A computer processes data in sequence and stores memory in a separate unit, whereas the brain processes data both in sequence and simultaneously and stores memories in synapses all over the system.

The NIST synapse is a Josephson junction. These junctions are a sandwich of superconducting materials with an insulator as a filling. Voltage spikes are produced when electrical current through the junction exceeds the critical current.
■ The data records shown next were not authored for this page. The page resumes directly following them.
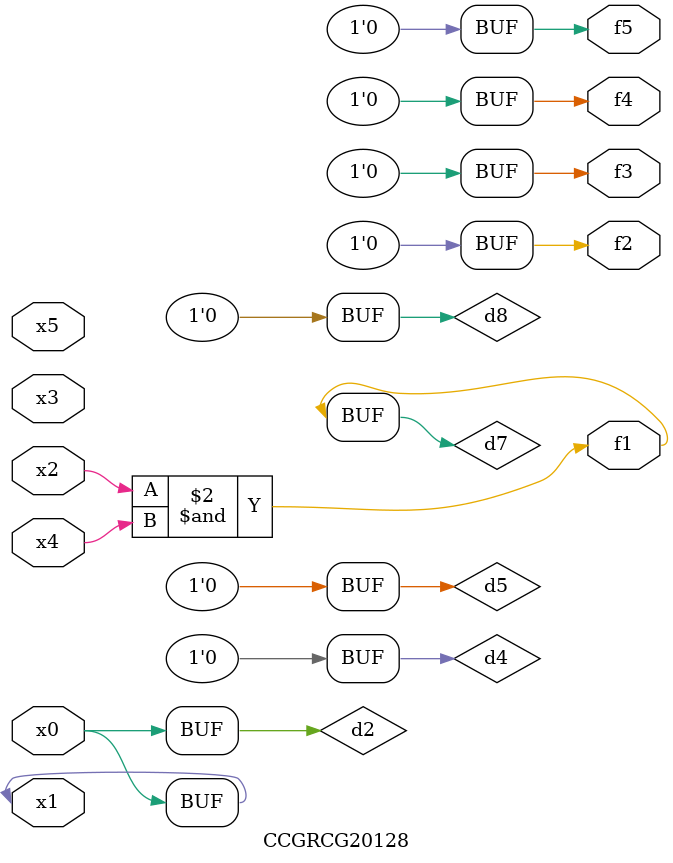
<source format=v>
module CCGRCG20128(
	input x0, x1, x2, x3, x4, x5,
	output f1, f2, f3, f4, f5
);

	wire d1, d2, d3, d4, d5, d6, d7, d8, d9;

	nand (d1, x1);
	buf (d2, x0, x1);
	nand (d3, x2, x4);
	and (d4, d1, d2);
	and (d5, d1, d2);
	nand (d6, d1, d3);
	not (d7, d3);
	xor (d8, d5);
	nor (d9, d5, d6);
	assign f1 = d7;
	assign f2 = d8;
	assign f3 = d8;
	assign f4 = d8;
	assign f5 = d8;
endmodule

</source>
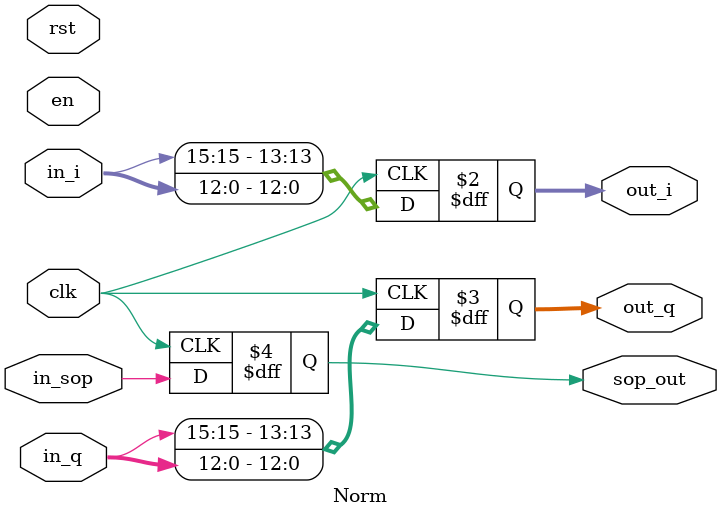
<source format=v>
module Norm
(
	input clk, en, rst, in_sop,
	input signed [15:0] in_i, in_q,
	output reg signed [13:0] out_i, out_q,
	output reg sop_out
);

always @(posedge clk) begin
	sop_out <= in_sop;
	out_i <= {in_i[15],in_i[12:0]};
	out_q <= {in_q[15],in_q[12:0]};
end

endmodule
</source>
The synapse uses standard niobium electrodes, but has a filling made of nanoscale clusters of manganese in a silicon matrix.
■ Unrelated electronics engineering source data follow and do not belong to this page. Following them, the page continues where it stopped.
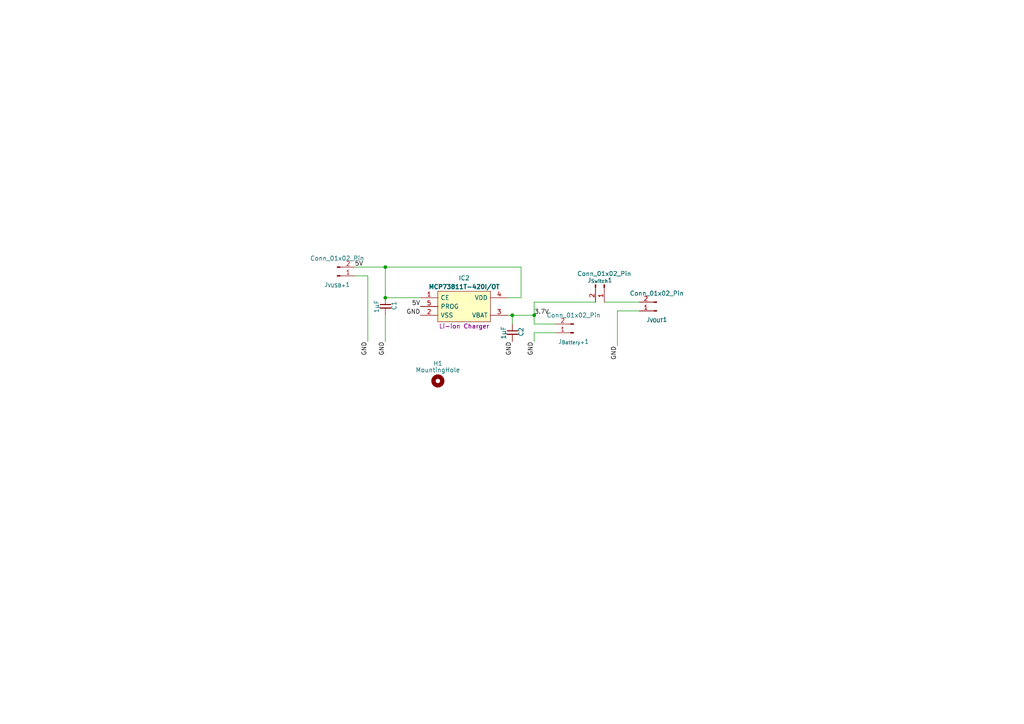
<source format=kicad_sch>
(kicad_sch (version 20230121) (generator eeschema)

  (uuid 83f87640-6e5d-4358-966b-abfc455c2e31)

  (paper "A4")

  

  (junction (at 148.59 91.44) (diameter 0) (color 0 0 0 0)
    (uuid 093dba80-d273-4d69-a8ce-c7dba191ee44)
  )
  (junction (at 111.76 77.47) (diameter 0) (color 0 0 0 0)
    (uuid bd272e13-7e6e-41e3-8cee-f6973fa4e319)
  )
  (junction (at 154.94 91.44) (diameter 0) (color 0 0 0 0)
    (uuid bd2e2510-29ee-4512-aa12-16fa7d13e903)
  )
  (junction (at 111.76 86.36) (diameter 0) (color 0 0 0 0)
    (uuid ddf8b224-951d-47f3-bf5d-7a3dff580515)
  )

  (wire (pts (xy 148.59 91.44) (xy 147.32 91.44))
    (stroke (width 0) (type default))
    (uuid 135fb560-d11a-4a9b-a60b-60170c123ab7)
  )
  (wire (pts (xy 102.87 80.01) (xy 106.68 80.01))
    (stroke (width 0) (type default))
    (uuid 1b647f84-b7fd-4974-a3de-60ba2e128829)
  )
  (wire (pts (xy 154.94 87.63) (xy 172.72 87.63))
    (stroke (width 0) (type default))
    (uuid 26a7183d-ff8e-45f2-a41e-9b0f266978a6)
  )
  (wire (pts (xy 179.07 90.17) (xy 185.42 90.17))
    (stroke (width 0) (type default))
    (uuid 2d308055-0388-4305-b4de-62c11a88c3a8)
  )
  (wire (pts (xy 111.76 77.47) (xy 111.76 86.36))
    (stroke (width 0) (type default))
    (uuid 2da90836-c198-4d4d-86dd-5f7b193fc831)
  )
  (wire (pts (xy 111.76 77.47) (xy 151.13 77.47))
    (stroke (width 0) (type default))
    (uuid 3a877221-83ce-454c-bba1-bc050b0cfa20)
  )
  (wire (pts (xy 175.26 87.63) (xy 185.42 87.63))
    (stroke (width 0) (type default))
    (uuid 455c6b39-a0a3-4331-8c67-f23b387f9443)
  )
  (wire (pts (xy 111.76 86.36) (xy 121.92 86.36))
    (stroke (width 0) (type default))
    (uuid 4698fae9-9cbd-4cc4-9288-a31aeb479461)
  )
  (wire (pts (xy 106.68 80.01) (xy 106.68 99.06))
    (stroke (width 0) (type default))
    (uuid 4e38fd4f-85bd-4673-ab42-4087116a6cbe)
  )
  (wire (pts (xy 147.32 86.36) (xy 151.13 86.36))
    (stroke (width 0) (type default))
    (uuid 5e982ba7-5f58-4f28-bb1a-c341cd10a8df)
  )
  (wire (pts (xy 154.94 91.44) (xy 154.94 93.98))
    (stroke (width 0) (type default))
    (uuid 5ed96702-f180-407a-9709-1a31f543785a)
  )
  (wire (pts (xy 151.13 77.47) (xy 151.13 86.36))
    (stroke (width 0) (type default))
    (uuid 725c7b8e-e520-423b-9ea2-6232f0cf8823)
  )
  (wire (pts (xy 161.29 93.98) (xy 154.94 93.98))
    (stroke (width 0) (type default))
    (uuid 88400b16-d585-4d04-9ab2-ab4f583d7233)
  )
  (wire (pts (xy 154.94 96.52) (xy 154.94 99.06))
    (stroke (width 0) (type default))
    (uuid 97448293-a8c0-4150-94f6-66e50c89e3f7)
  )
  (wire (pts (xy 154.94 87.63) (xy 154.94 91.44))
    (stroke (width 0) (type default))
    (uuid 9912b86b-85a7-404a-a343-11d3c5a9e46c)
  )
  (wire (pts (xy 102.87 77.47) (xy 111.76 77.47))
    (stroke (width 0) (type default))
    (uuid 9ba3da48-fb21-4e6a-a567-23f9dd0bc9e1)
  )
  (wire (pts (xy 148.59 91.44) (xy 148.59 93.98))
    (stroke (width 0) (type default))
    (uuid c54ff568-1148-47d3-bb71-24efe7543fd5)
  )
  (wire (pts (xy 111.76 91.44) (xy 111.76 99.06))
    (stroke (width 0) (type default))
    (uuid e2aab7f7-f4e3-4915-b39f-0b0340502800)
  )
  (wire (pts (xy 161.29 96.52) (xy 154.94 96.52))
    (stroke (width 0) (type default))
    (uuid e4dc1970-6aea-4e87-98a5-04f840626cbb)
  )
  (wire (pts (xy 179.07 100.33) (xy 179.07 90.17))
    (stroke (width 0) (type default))
    (uuid f4c199ba-5586-4dd9-9058-18dddbaf4b0f)
  )
  (wire (pts (xy 148.59 91.44) (xy 154.94 91.44))
    (stroke (width 0) (type default))
    (uuid fcf25c87-f9de-4505-9e13-053d3345cf1a)
  )

  (label "GND" (at 148.59 99.06 270) (fields_autoplaced)
    (effects (font (size 1.27 1.27)) (justify right bottom))
    (uuid 03f36dee-3dee-44b8-ab8a-9fd045d77068)
  )
  (label "3.7V" (at 154.94 91.44 0) (fields_autoplaced)
    (effects (font (size 1.27 1.27)) (justify left bottom))
    (uuid 2572940c-92b0-4dc4-9f53-6ae22fcdce5a)
  )
  (label "5V" (at 102.87 77.47 0) (fields_autoplaced)
    (effects (font (size 1.27 1.27)) (justify left bottom))
    (uuid 75d7b8fb-1716-40e3-a315-6bf6a4a95642)
  )
  (label "GND" (at 154.94 99.06 270) (fields_autoplaced)
    (effects (font (size 1.27 1.27)) (justify right bottom))
    (uuid 7b4b4827-ddac-4028-aad8-631ea4be42a2)
  )
  (label "5V" (at 121.92 88.9 180) (fields_autoplaced)
    (effects (font (size 1.27 1.27)) (justify right bottom))
    (uuid 985c4b09-8346-49af-9c24-decabc2d0c8f)
  )
  (label "GND" (at 121.92 91.44 180) (fields_autoplaced)
    (effects (font (size 1.27 1.27)) (justify right bottom))
    (uuid aa9ca620-8047-4b58-ad21-d1e52d86f74a)
  )
  (label "GND" (at 106.68 99.06 270) (fields_autoplaced)
    (effects (font (size 1.27 1.27)) (justify right bottom))
    (uuid cecdf163-0403-4479-a7cf-96650081603d)
  )
  (label "GND" (at 179.07 100.33 270) (fields_autoplaced)
    (effects (font (size 1.27 1.27)) (justify right bottom))
    (uuid dc5a90c8-a695-491a-b24b-934458f51239)
  )
  (label "GND" (at 111.76 99.06 270) (fields_autoplaced)
    (effects (font (size 1.27 1.27)) (justify right bottom))
    (uuid dd99cb50-e045-4d84-9126-fd08e1c6cde5)
  )

  (symbol (lib_id "Microchip:MCP73811T-420I_OT") (at 121.92 86.36 0) (unit 1)
    (in_bom yes) (on_board yes) (dnp no)
    (uuid 489d3847-c3cc-4f32-9ed2-5321079f4e61)
    (property "Reference" "IC2" (at 134.62 80.645 0)
      (effects (font (size 1.27 1.27)))
    )
    (property "Value" "MCP73811T-420I/OT" (at 134.62 83.185 0)
      (effects (font (size 1.27 1.27) bold))
    )
    (property "Footprint" "SOT95P270X145-5N" (at 146.05 106.045 0)
      (effects (font (size 1.27 1.27)) (justify left) hide)
    )
    (property "Datasheet" "https://datasheet.datasheetarchive.com/originals/distributors/SFDatasheet-4/sf-00090104.pdf" (at 146.05 108.585 0)
      (effects (font (size 1.27 1.27)) (justify left) hide)
    )
    (property "Description" "Li-ion Charger" (at 134.62 94.615 0)
      (effects (font (size 1.27 1.27)))
    )
    (property "Height" "1.45" (at 146.05 113.665 0)
      (effects (font (size 1.27 1.27)) (justify left) hide)
    )
    (property "Manufacturer_Name" "Microchip" (at 146.05 116.205 0)
      (effects (font (size 1.27 1.27)) (justify left) hide)
    )
    (property "Manufacturer_Part_Number" "MCP73811T-420I/OT" (at 146.05 118.745 0)
      (effects (font (size 1.27 1.27)) (justify left) hide)
    )
    (property "Mouser Part Number" "579-MCP73811T-420IOT" (at 146.05 121.285 0)
      (effects (font (size 1.27 1.27)) (justify left) hide)
    )
    (property "Mouser Price/Stock" "https://www.mouser.co.uk/ProductDetail/Microchip-Technology/MCP73811T-420I-OT?qs=tZia49mH7IL7zxmMwvtzFg%3D%3D" (at 146.05 123.825 0)
      (effects (font (size 1.27 1.27)) (justify left) hide)
    )
    (property "Silkscreen" "MCP73811" (at 134.62 96.52 0)
      (effects (font (size 1.27 1.27)) hide)
    )
    (pin "2" (uuid a238e047-1391-447e-9c81-8dce44ab671c))
    (pin "4" (uuid 9fc24fe6-37e4-4b81-8b0d-42e1466ee0b9))
    (pin "1" (uuid 011f9a81-24d4-457b-a5a4-23a0ef2d50df))
    (pin "3" (uuid eb9f0875-50cc-4528-9c49-3443dedae0e9))
    (pin "5" (uuid 50fb680a-7dd4-4cfa-8bba-40baa0ee252f))
    (instances
      (project "Battery Charger"
        (path "/83f87640-6e5d-4358-966b-abfc455c2e31"
          (reference "IC2") (unit 1)
        )
      )
    )
  )

  (symbol (lib_id "HCP65:C_0805") (at 111.76 86.36 270) (unit 1)
    (in_bom yes) (on_board yes) (dnp no)
    (uuid 66a06e63-8033-490f-9f95-fa2e52ca4a16)
    (property "Reference" "C1" (at 114.3 88.646 0)
      (effects (font (size 1.27 1.27)))
    )
    (property "Value" "1μF" (at 109.22 88.9 0)
      (effects (font (size 1.27 1.27)))
    )
    (property "Footprint" "SamacSys_Parts:C_0805" (at 104.14 103.124 0)
      (effects (font (size 1.27 1.27)) hide)
    )
    (property "Datasheet" "" (at 112.0775 88.5825 90)
      (effects (font (size 1.27 1.27)) hide)
    )
    (pin "1" (uuid 658034cb-129e-4b96-bcc6-cdc590426b28))
    (pin "2" (uuid c45cf640-1048-4693-a283-64a6662df983))
    (instances
      (project "Battery Charger"
        (path "/83f87640-6e5d-4358-966b-abfc455c2e31"
          (reference "C1") (unit 1)
        )
      )
    )
  )

  (symbol (lib_id "HCP65:C_0805") (at 148.59 93.98 270) (unit 1)
    (in_bom yes) (on_board yes) (dnp no)
    (uuid 6d110961-09ad-44f5-a0ae-68ca6891d451)
    (property "Reference" "C2" (at 151.13 96.266 0)
      (effects (font (size 1.27 1.27)))
    )
    (property "Value" "1μF" (at 146.05 96.52 0)
      (effects (font (size 1.27 1.27)))
    )
    (property "Footprint" "SamacSys_Parts:C_0805" (at 140.97 110.744 0)
      (effects (font (size 1.27 1.27)) hide)
    )
    (property "Datasheet" "" (at 148.9075 96.2025 90)
      (effects (font (size 1.27 1.27)) hide)
    )
    (pin "1" (uuid 7f7cfc6b-3c44-4d58-8683-7b552a0212ed))
    (pin "2" (uuid 5f0f0393-dd5e-4b96-a1e2-f89c3e94c98e))
    (instances
      (project "Battery Charger"
        (path "/83f87640-6e5d-4358-966b-abfc455c2e31"
          (reference "C2") (unit 1)
        )
      )
    )
  )

  (symbol (lib_id "Mechanical:MountingHole") (at 127 110.49 0) (unit 1)
    (in_bom yes) (on_board yes) (dnp no)
    (uuid 7aa91d3e-8dcd-4ce2-9502-afd54da91227)
    (property "Reference" "H1" (at 127 105.41 0)
      (effects (font (size 1.27 1.27)))
    )
    (property "Value" "MountingHole" (at 127 107.315 0)
      (effects (font (size 1.27 1.27)))
    )
    (property "Footprint" "MountingHole:MountingHole_3.2mm_M3" (at 127 110.49 0)
      (effects (font (size 1.27 1.27)) hide)
    )
    (property "Datasheet" "~" (at 127 110.49 0)
      (effects (font (size 1.27 1.27)) hide)
    )
    (instances
      (project "Battery Charger"
        (path "/83f87640-6e5d-4358-966b-abfc455c2e31"
          (reference "H1") (unit 1)
        )
      )
    )
  )

  (symbol (lib_id "Connector:Conn_01x02_Pin") (at 166.37 96.52 180) (unit 1)
    (in_bom yes) (on_board yes) (dnp no)
    (uuid 7d45d35b-6255-4d06-a7b8-a395440a265a)
    (property "Reference" "J_{Battery+}1" (at 166.37 99.06 0)
      (effects (font (size 1.27 1.27)))
    )
    (property "Value" "Conn_01x02_Pin" (at 166.37 91.44 0)
      (effects (font (size 1.27 1.27)))
    )
    (property "Footprint" "Connector_PinHeader_2.54mm:PinHeader_1x02_P2.54mm_Vertical" (at 166.37 96.52 0)
      (effects (font (size 1.27 1.27)) hide)
    )
    (property "Datasheet" "~" (at 166.37 96.52 0)
      (effects (font (size 1.27 1.27)) hide)
    )
    (pin "1" (uuid 185e304e-406a-4d0f-883e-db82d836ccea))
    (pin "2" (uuid c56313e1-9e52-4733-bb86-6f9d335c8ce3))
    (instances
      (project "Battery Charger"
        (path "/83f87640-6e5d-4358-966b-abfc455c2e31"
          (reference "J_{Battery+}1") (unit 1)
        )
      )
    )
  )

  (symbol (lib_id "Connector:Conn_01x02_Pin") (at 190.5 90.17 180) (unit 1)
    (in_bom yes) (on_board yes) (dnp no)
    (uuid 9338919a-92fa-4ee8-bf1f-9bf1af8a5de3)
    (property "Reference" "J_{VOUT}1" (at 190.5 92.71 0)
      (effects (font (size 1.27 1.27)))
    )
    (property "Value" "Conn_01x02_Pin" (at 190.5 85.09 0)
      (effects (font (size 1.27 1.27)))
    )
    (property "Footprint" "Connector_PinHeader_2.54mm:PinHeader_1x02_P2.54mm_Vertical" (at 190.5 90.17 0)
      (effects (font (size 1.27 1.27)) hide)
    )
    (property "Datasheet" "~" (at 190.5 90.17 0)
      (effects (font (size 1.27 1.27)) hide)
    )
    (pin "1" (uuid 9b6bbb9c-7eda-4b8b-8b40-0802c74a5dd7))
    (pin "2" (uuid 6be38c9a-176c-430b-9c69-9938c446eff3))
    (instances
      (project "Battery Charger"
        (path "/83f87640-6e5d-4358-966b-abfc455c2e31"
          (reference "J_{VOUT}1") (unit 1)
        )
      )
    )
  )

  (symbol (lib_id "Connector:Conn_01x02_Pin") (at 175.26 82.55 270) (unit 1)
    (in_bom yes) (on_board yes) (dnp no)
    (uuid 963cbb48-3991-4afc-a09e-ea7786fc54c4)
    (property "Reference" "J_{Switch}1" (at 173.99 81.28 90)
      (effects (font (size 1.27 1.27)))
    )
    (property "Value" "Conn_01x02_Pin" (at 175.26 79.375 90)
      (effects (font (size 1.27 1.27)))
    )
    (property "Footprint" "Connector_PinHeader_2.54mm:PinHeader_1x02_P2.54mm_Vertical" (at 175.26 82.55 0)
      (effects (font (size 1.27 1.27)) hide)
    )
    (property "Datasheet" "~" (at 175.26 82.55 0)
      (effects (font (size 1.27 1.27)) hide)
    )
    (pin "1" (uuid f529e177-b5f2-4411-bc28-47ca892c6f44))
    (pin "2" (uuid 7a06f68a-35db-43c0-af19-af1c8b0b98e0))
    (instances
      (project "Battery Charger"
        (path "/83f87640-6e5d-4358-966b-abfc455c2e31"
          (reference "J_{Switch}1") (unit 1)
        )
      )
    )
  )

  (symbol (lib_id "Connector:Conn_01x02_Pin") (at 97.79 80.01 0) (mirror x) (unit 1)
    (in_bom yes) (on_board yes) (dnp no)
    (uuid e55d9ef5-0c47-47f7-82c7-58ccb767b958)
    (property "Reference" "J_{VUSB+}1" (at 97.79 82.55 0)
      (effects (font (size 1.27 1.27)))
    )
    (property "Value" "Conn_01x02_Pin" (at 97.79 74.93 0)
      (effects (font (size 1.27 1.27)))
    )
    (property "Footprint" "Connector_PinHeader_2.54mm:PinHeader_1x02_P2.54mm_Vertical" (at 97.79 80.01 0)
      (effects (font (size 1.27 1.27)) hide)
    )
    (property "Datasheet" "~" (at 97.79 80.01 0)
      (effects (font (size 1.27 1.27)) hide)
    )
    (pin "1" (uuid 47a85371-0e7f-41ee-823f-a96954e33a2b))
    (pin "2" (uuid 1d3d0e43-d68f-4a45-973d-e8004f605798))
    (instances
      (project "Battery Charger"
        (path "/83f87640-6e5d-4358-966b-abfc455c2e31"
          (reference "J_{VUSB+}1") (unit 1)
        )
      )
    )
  )

  (sheet_instances
    (path "/" (page "1"))
  )
)

</source>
The nanoclusters act like tiny bar magnets with spins that can be oriented either randomly or in a coordinated manner.

"These are customised Josephson junctions," Schneider explains. "We can control the number of nanoclusters pointing in the same direction, which affects the superconducting properties of the junction."

The synapse rests in a superconducting state, except when it's activated by incoming current.

Researchers apply current pulses in a magnetic field, so a number of nanoclusters point in the same direction – in other words, increase the magnetic ordering. This magnetic effect is said to gradually reduce the critical current level, making it easier to create a normal conductor and produce voltage spikes.

Pulses can also be applied without a magnetic field to reduce the magnetic ordering and raise the critical current. This design, in which different inputs alter the spin alignment and resulting output signals, is apparently similar to how the brain operates.

Synapse behaviour can also be tuned by changing how the device is made and its operating temperature. NIST says it can reduce the pulse energy needed to raise or lower the magnetic order of the device by making the nanoclusters smaller.

The synapses can also be stacked in 3D to make large systems, which the team believe could be used for computing. The researchers say they have created a circuit model to simulate how such a system would operate.

The NIST team hope that its synapse could pave the way for a more complex neuromorphic system, than the ones which have already been demonstrated with other technologies.